When he was entrenched in the EDM scene, Robinson saw versions of this call for help play out around him all the time. He has previously pointed to Avicii’s death by suicide in 2018 as being a “wake up call” for the scene, and offers insight into his own experience with depression and suicidal ideation on “Russian Roulette.” The song is an eclectic mix of sounds that fluctuate in volume and runs for nearly seven minutes, making it the longest on the album. “I wanna try to change one more time/I wanna live I don’t wanna die,” he sings over airy acoustics that ramp up into an explosive, distorted break where he declares more intensely: “I wanna live.” The last line of the song is a robotic voice reminding him: “Don’t kill yourself, you idiot.”
Robinson grows more comfortable with change across SMILE, even as he expresses regret about getting veneers on “Kitsune Maison Freestyle,” where he mourns: “I can’t get the teeth my mom gave me back in my mouth.” He knows he can’t go backwards. On “Is There Really No Happiness?” a woman tells him: “You know, Porter, some people die of nostalgia.” The song’s melodies and harmonies create a sense of movement, like he’s running towards or away from something. It’s a study of memory that acknowledges that we can’t always trust our own approximations of the past, even if our version is more comforting than the truth. He calls back to the memories that he talked about earlier on “Russian Roulette,” the ones he wanted to experience one more time, like messing around on the family computer.

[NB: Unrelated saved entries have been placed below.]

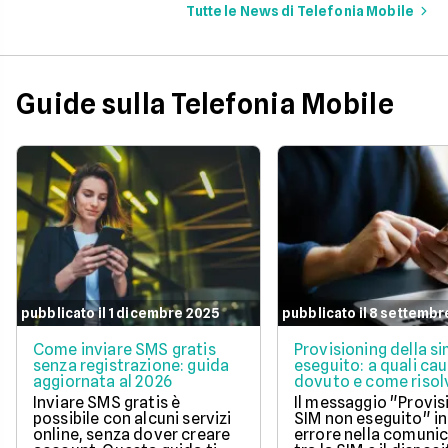
per navigare veloci in 5G
tantissimi Giga e la 
Tutte le News di Telefonia Mobile
con tantissimi Giga e
connessione 5G.
risparmiare sul tuo
abbonamento.
Guide sulla Telefonia Mobile
pubblicato il 1 dicembre 2025
pubblicato il 8 settembr
Come inviare SMS gratis
Provisioning della s
senza registrazione: guida
eseguito: a quali cau
aggiornata al 2026
dovuto e come risol
questo errore
Inviare SMS gratis è
Il messaggio "Provis
possibile con alcuni servizi
SIM non eseguito" in
online, senza dover creare
errore nella comuni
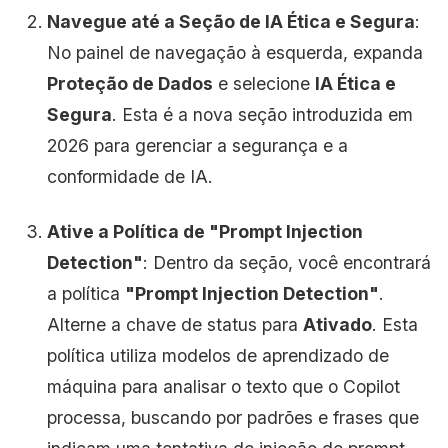
Navegue até a Seção de IA Ética e Segura
:
No painel de navegação à esquerda, expanda
Proteção de Dados
e selecione
IA Ética e
Segura
. Esta é a nova seção introduzida em
2026 para gerenciar a segurança e a
conformidade de IA.
Ative a Política de "Prompt Injection
Detection"
: Dentro da seção, você encontrará
a política
"Prompt Injection Detection"
.
Alterne a chave de status para
Ativado
. Esta
política utiliza modelos de aprendizado de
máquina para analisar o texto que o Copilot
processa, buscando por padrões e frases que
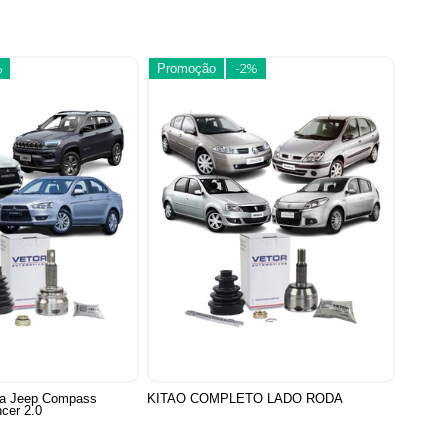
%
Promoção
-2%
ca Jeep Compass
KITAO COMPLETO LADO RODA
ncer 2.0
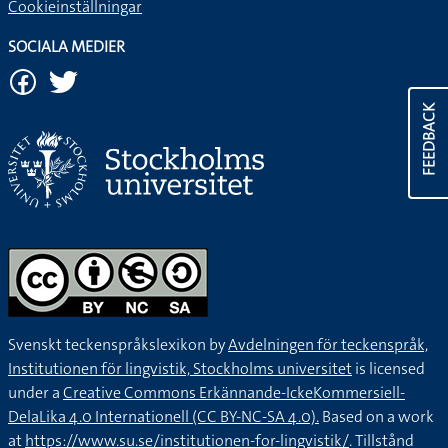
Cookieinställningar
SOCIALA MEDIER
FEEDBACK
Svenskt teckenspråkslexikon by
Avdelningen för teckenspråk,
Institutionen för lingvistik, Stockholms universitet
is licensed
under a
Creative Commons Erkännande-IckeKommersiell-
DelaLika 4.0 Internationell (CC BY-NC-SA 4.0).
Based on a work
at
https://www.su.se/institutionen-for-lingvistik/
. Tillstånd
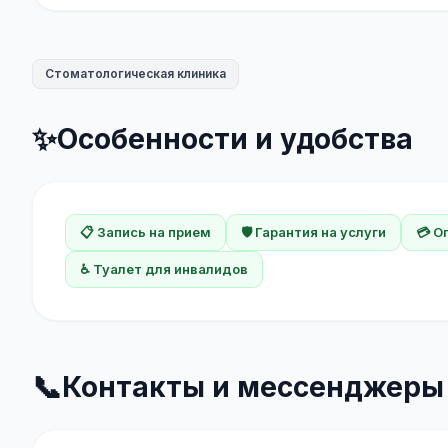
Стоматологическая клиника
✨
Особенности и удобства
📋 Запись на прием
🛡️ Гарантия на услуги
💳 О
♿ Туалет для инвалидов
📞
Контакты и мессенджеры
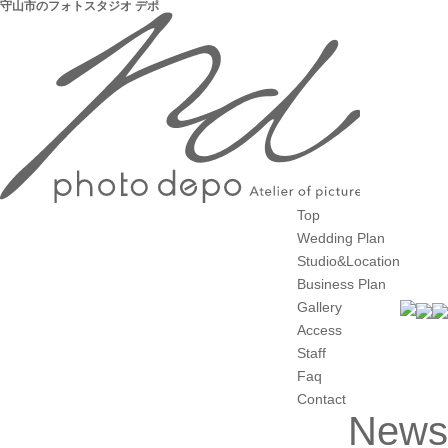
守山市のフォトスタジオ デポ
Top
Wedding Plan
Studio&Location
Business Plan
Gallery
Access
Staff
Faq
Contact
News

Robinson’s old MySpace page is long gone by now, but it’s not hard to imagine clicking into his profile and immediately hearing “Mona Lisa” on auto-play. It’s the only collaboration on the album, a rock-driven number with an assist from the pop duo Frost Children. They’d likely be in his top eight alongside his co-writers and producers Gavin Bendt, Mikey Freedom Hart, Luke Shippey, James Ivy, and Michael Stone. Maybe he’d have one of his cheerleaders in the mix, too, for good measure. The webpage would be as brazen and audacious as SMILE is — a rejection of sterile minimalism with a status update that recites one of the record’s most defining lyrics: “If I never changed, would you love me?”